Zagroslar da her şey uzaktı bize.
Dünya, şehirler, caddeler... yani bir çok şey.
Yalnızca yıldızlar, ay, bulutlar, rüzgar ve kuşlar yakındır insana.
Elini uzatıp ayı elma gibi tutmak, bulutların içinden karın üzerinde yürür gibi yürümek vardı.
O kadar yakındılar.
Zamanın ve mekanın acımasız bir izafiyeti vardı.
Ruhunuzun bir parçasının attığı yerler, size çok uzak, varmak için mutlak bir imkansızlık hissi uyandırır.

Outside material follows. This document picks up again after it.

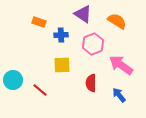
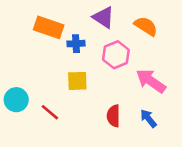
orange rectangle: (39, 22) -> (49, 27), size x1.6
red semicircle: (91, 83) -> (113, 116), moved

Ama öte taraftan her gece, yıldızlar ve ay ruhunuzun attığı o mekan ve zamanları görüyordu. Bulutlar, kuşlar, rüzgar kısa bir zaman diliminde, özgürce mutlağı! aşıp oralara tur atıyorlardı.
Ve bizlerde kıskanç, hüzün, hasetle bakardık onlara.
Tanrılar için orası zagros değil dünyanın herhangi bir yeriydi.Çünkü tanrıların yaşadığı zagrosta, coca cola kutuları kırmızı kırmızı parlardı uzaktan.